Following recent events surrounding sexual assault and harassment prevention and reporting, students seek solutions.

Anika Besst, News Editor

Content Warning: This article includes discussion of sexual assault and hasrassment. 


On December 2, 2021 HUSC hosted a Title IX discussion for students where Title IX coordinators, Patti Kersten and t. aaron hans shared knowledge and fielded questions. 

After the event, there is a growing interest from students regarding what solutions could be explored with ideas including student support groups and external resources, as well as interest in overall transparency and accountability. 

“I know there has to be resources somewhere that are like survivor resources and that can be reporting, that could be like trauma processing… but I don’t consider the police to be a resource that I would go to, and I don’t really consider, based on what I’ve heard about the process that students have gone through…I don’t really consider on campus to be a great resource,”Junior Kayden Rinzel said. “So if there was a place that could help us with reporting as students or putting survivors in contact with maybe other survivors and kind of like building networks and community focus.” 

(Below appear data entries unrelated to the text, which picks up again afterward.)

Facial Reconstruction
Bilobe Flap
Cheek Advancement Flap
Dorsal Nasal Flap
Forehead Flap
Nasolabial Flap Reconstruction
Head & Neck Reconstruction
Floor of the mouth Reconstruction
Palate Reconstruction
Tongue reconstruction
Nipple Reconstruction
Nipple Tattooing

Junior Kayla Tester is currently drafting a resolution to propose to HUSC regarding Hamline hiring some form of an Ombuds office. This office would stand as a professional mediator separate from the Dean of Students office to allow students, faculty and staff to have a resource that specifically focuses on these matters.

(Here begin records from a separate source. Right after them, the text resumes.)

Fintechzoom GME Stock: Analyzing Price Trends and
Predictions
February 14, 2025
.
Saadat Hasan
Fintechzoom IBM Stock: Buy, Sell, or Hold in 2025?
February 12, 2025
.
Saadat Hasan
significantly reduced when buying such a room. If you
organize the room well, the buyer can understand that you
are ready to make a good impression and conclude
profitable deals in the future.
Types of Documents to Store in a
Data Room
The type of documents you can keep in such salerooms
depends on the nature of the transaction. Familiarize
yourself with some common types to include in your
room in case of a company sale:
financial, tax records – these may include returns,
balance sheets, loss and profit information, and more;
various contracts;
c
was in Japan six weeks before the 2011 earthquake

“I feel like Hamline has the interest of the institution first. And whatever that means in different situations, because there’s so many different, not only Title IX for sexual assault cases, but just any kind of dispute between students or staff and the administration. There is a conflict of interests for the Dean’s office to both represent Hamline and students, which is why I’m proposing a resolution to be brought forward with HUSC about hiring an ombuds office,” Tester said. 

Hamline used to have an ombudsman, Molly McAvoy, but no longer does. Tester believes an ombuds office is the bare minimum Hamline can do in supporting it’s community regarding sexual assault and harassment. 

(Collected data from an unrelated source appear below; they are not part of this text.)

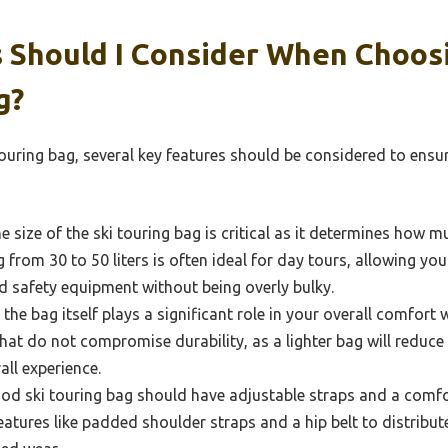
 Should I Consider When Choos
g?
ouring bag, several key features should be considered to ensu
 size of the ski touring bag is critical as it determines how 
 from 30 to 50 liters is often ideal for day tours, allowing you 
nd safety equipment without being overly bulky.
the bag itself plays a significant role in your overall comfort w
that do not compromise durability, as a lighter bag will reduce
ll experience.
od ski touring bag should have adjustable straps and a comfo
 features like padded shoulder straps and a hip belt to distrib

“What I hope would come out of hiring ombuds in an ideal world is that it would make it so students didn’t feel like they had to go online anonymously to air their grievances with Hamline because an ombuds person would be able to take those grievances and make change,” Tester said. “I want support, advocacy, and with those two combined, I want to make actual change.” 

Tester has been in communication with members of HUSC regarding what is the best process through this resolution. One member she has been discussing with is the HUSC Public Affair’s chair Emily Hilderbrand. 

“I am more than happy to support this resolution in any way I can,” Hilderbrand said in an email statement. 

Faculty have also voiced interest and support for an Ombuds office. 

Fiscally, HUSC has found that a full-time ombuds office is not feasible at this time, something Hamline administration has also alleged. Tester has already considered the financial factor of a full-time position. 

“I think it’s just necessary whether [Hamline] needs to find the funding somewhere else or work with HUSC. It’s really clear that faculty and students need a more neutral advocate for information,” Tester said.